> **What you need to do**
Reproduce the records without their pictures, keeping every word as it is.

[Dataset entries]
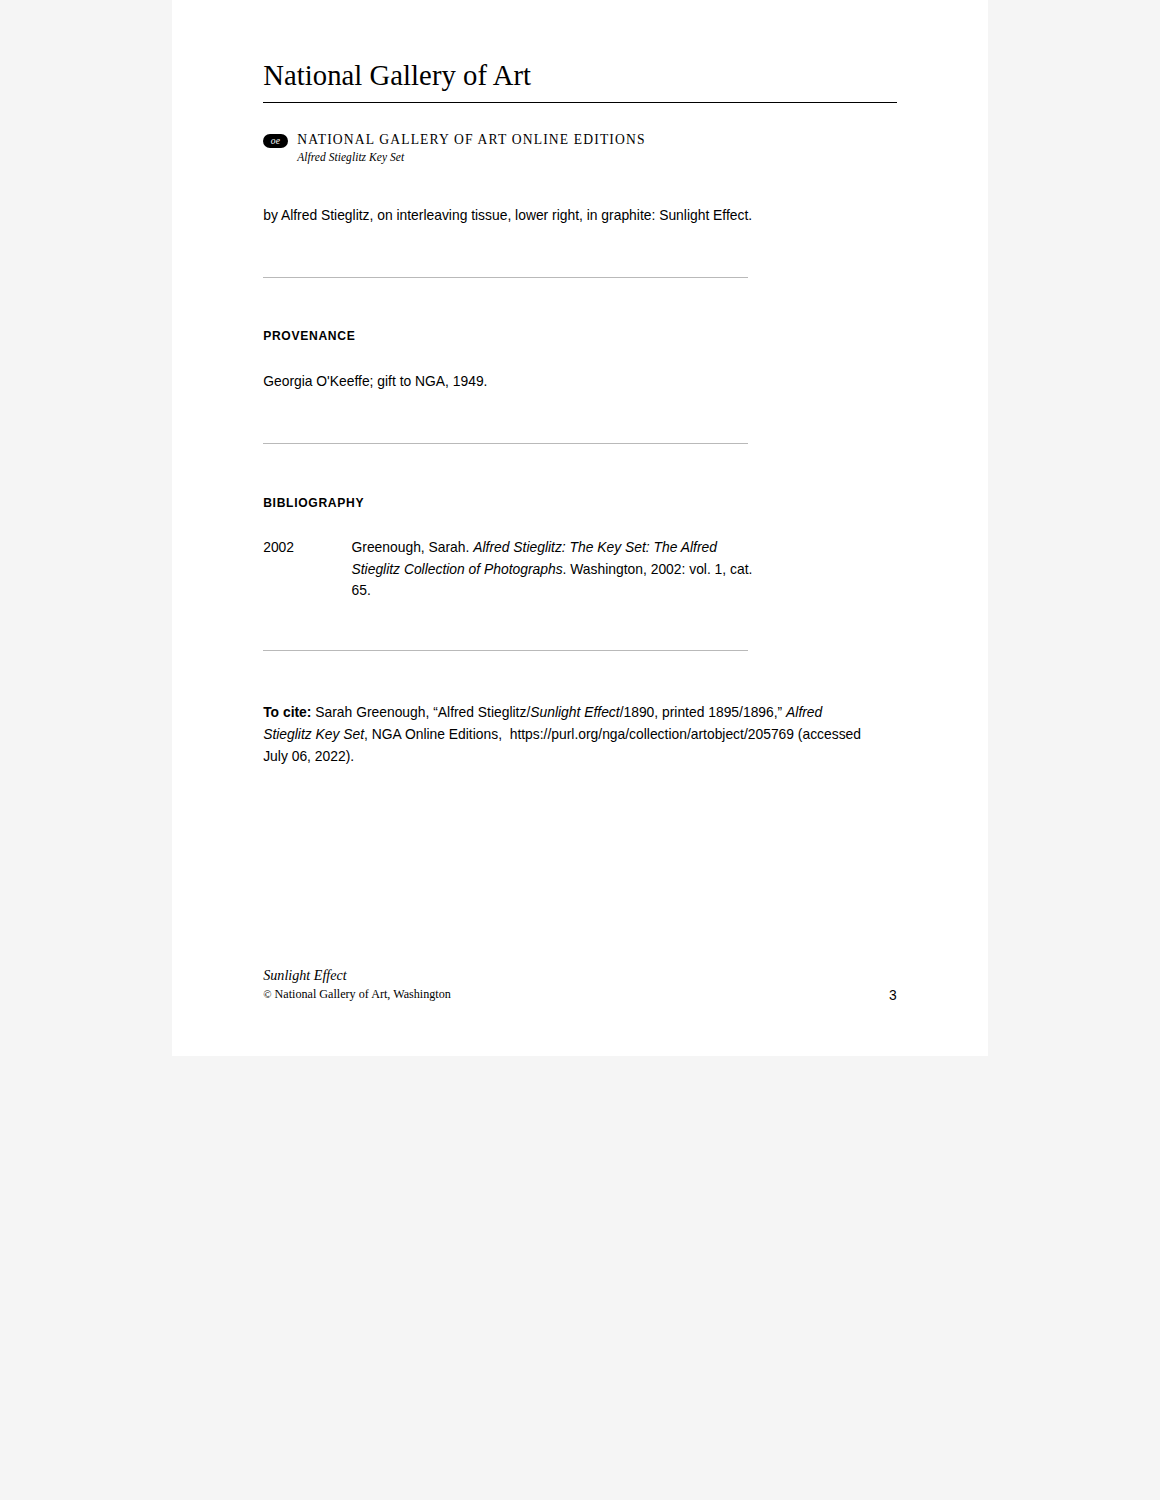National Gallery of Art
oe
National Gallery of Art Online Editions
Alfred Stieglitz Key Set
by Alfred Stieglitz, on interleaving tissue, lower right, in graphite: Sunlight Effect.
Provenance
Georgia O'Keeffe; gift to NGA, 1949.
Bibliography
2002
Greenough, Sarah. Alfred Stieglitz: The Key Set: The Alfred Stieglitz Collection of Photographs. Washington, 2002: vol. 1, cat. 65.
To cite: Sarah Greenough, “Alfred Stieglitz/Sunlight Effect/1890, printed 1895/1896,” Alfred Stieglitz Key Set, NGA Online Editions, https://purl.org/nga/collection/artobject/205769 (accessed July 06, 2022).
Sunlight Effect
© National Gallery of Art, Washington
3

> **Output for this exercise**
National Gallery of Art
oe
National Gallery of Art Online Editions
Alfred Stieglitz Key Set
by Alfred Stieglitz, on interleaving tissue, lower right, in graphite: Sunlight Effect.
Provenance
Georgia O'Keeffe; gift to NGA, 1949.
Bibliography
2002
Greenough, Sarah. Alfred Stieglitz: The Key Set: The Alfred Stieglitz Collection of Photographs. Washington, 2002: vol. 1, cat. 65.
To cite: Sarah Greenough, “Alfred Stieglitz/Sunlight Effect/1890, printed 1895/1896,” Alfred Stieglitz Key Set, NGA Online Editions, https://purl.org/nga/collection/artobject/205769 (accessed July 06, 2022).
Sunlight Effect
© National Gallery of Art, Washington
3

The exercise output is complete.